Cette approche est nécessaire en OFDM, en réception multiporteuse, en détection radar, en mesures de spectre sous masque et dans les systèmes où les filtres numériques façonnent très fortement la réponse.

Relation entre SNR, capacité et qualité de service

Une meilleure SNR améliore la probabilité de détection, réduit le taux d’erreur binaire et permet d’utiliser des modulations plus denses. La théorie de Shannon rappelle qu’à bande fixée, la capacité croît avec log2(1 + SNR). Cela signifie que les gains de capacité deviennent progressivement moins spectaculaires à très forte SNR, mais restent majeurs lorsque l’on passe d’une zone marginale à une zone correctement décodable. Pour un ingénieur réseau, cela se traduit en couverture, robustesse, marge de liaison et efficacité spectrale.

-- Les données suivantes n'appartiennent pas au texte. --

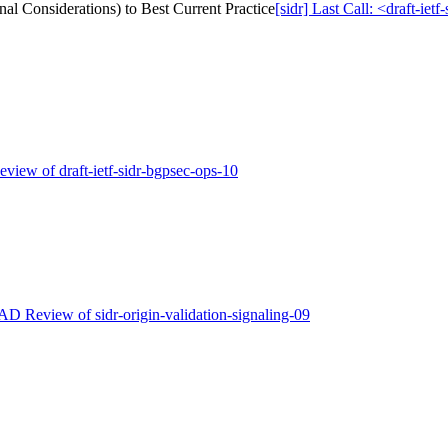
nal Considerations) to Best Current Practice
[sidr] Last Call: <draft-ie
eview of draft-ietf-sidr-bgpsec-ops-10
 AD Review of sidr-origin-validation-signaling-09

Comment interpréter le résultat du calculateur

Le calculateur affiche à la fois les puissances intégrées du signal et du bruit, la SNR en échelle linéaire et en dB, ainsi qu’une référence de bruit thermique à la température choisie. Si la SNR calculée est négative en dB, cela signifie que la puissance de bruit dépasse la puissance du signal dans la bande observée. Si elle est proche de 0 dB, le système est généralement à la limite, sauf techniques de traitement très robustes. Au delà de 10 dB, beaucoup de liaisons simples deviennent exploitables. Au delà de 20 dB, on entre souvent dans une zone de confort pour des modulations plus exigeantes, sous réserve d’un canal propre.

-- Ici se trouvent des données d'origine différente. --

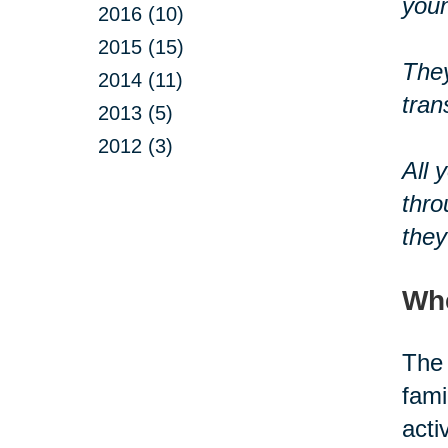
youn
2016 (10)
2015 (15)
They
2014 (11)
tran
2013 (5)
2012 (3)
All 
thro
they
Whe
The 
fami
acti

Bonnes pratiques d’ingénierie

  • Mesurer ou estimer la bande équivalente de bruit réelle du filtre de réception.
  • Ajouter le facteur de bruit du front end au calcul si vous dimensionnez un récepteur.
  • Conserver un budget de marge de plusieurs décibels pour compenser fading, pertes de câble et variation de température.
  • Comparer la SNR calculée à une exigence de BER ou de MER spécifique au protocole utilisé.
  • Lorsque le spectre n’est pas plat, intégrer par sous bandes au lieu d’utiliser une seule PSD moyenne.

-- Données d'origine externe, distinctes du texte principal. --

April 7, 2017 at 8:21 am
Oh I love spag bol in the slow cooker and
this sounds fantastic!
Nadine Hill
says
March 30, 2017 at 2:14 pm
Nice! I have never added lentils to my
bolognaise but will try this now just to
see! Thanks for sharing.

Sources institutionnelles utiles

Pour approfondir la théorie du bruit thermique, du budget de liaison et de la caractérisation spectrale, vous pouvez consulter des références de haut niveau :

  • NIST.gov pour les références métrologiques en mesure et bruit.
  • NASA.gov pour les notions de liaisons spatiales et performance de communication.
  • MIT.edu pour des supports académiques sur le traitement du signal et les télécommunications.

Conclusion

Le calcul de la SNR à partir des densités spectrales est une opération essentielle parce qu’elle relie directement l’observation fréquentielle à la performance système. En partant de la PSD du signal, de la PSD du bruit et des bandes pertinentes, on obtient une métrique immédiatement exploitable pour décider d’un filtrage, d’un débit, d’une modulation, d’une marge ou d’une architecture de réception. C’est une démarche simple mais puissante, à condition de garder une discipline stricte sur les unités, la bande intégrée et les hypothèses spectrales. Pour un pré dimensionnement rapide, la formule à PSD constante est idéale. Pour un design avancé, l’intégration fréquentielle détaillée prend le relais. Dans les deux cas, la clé reste la même : une SNR bien calculée permet de mieux concevoir, mieux diagnostiquer et mieux optimiser.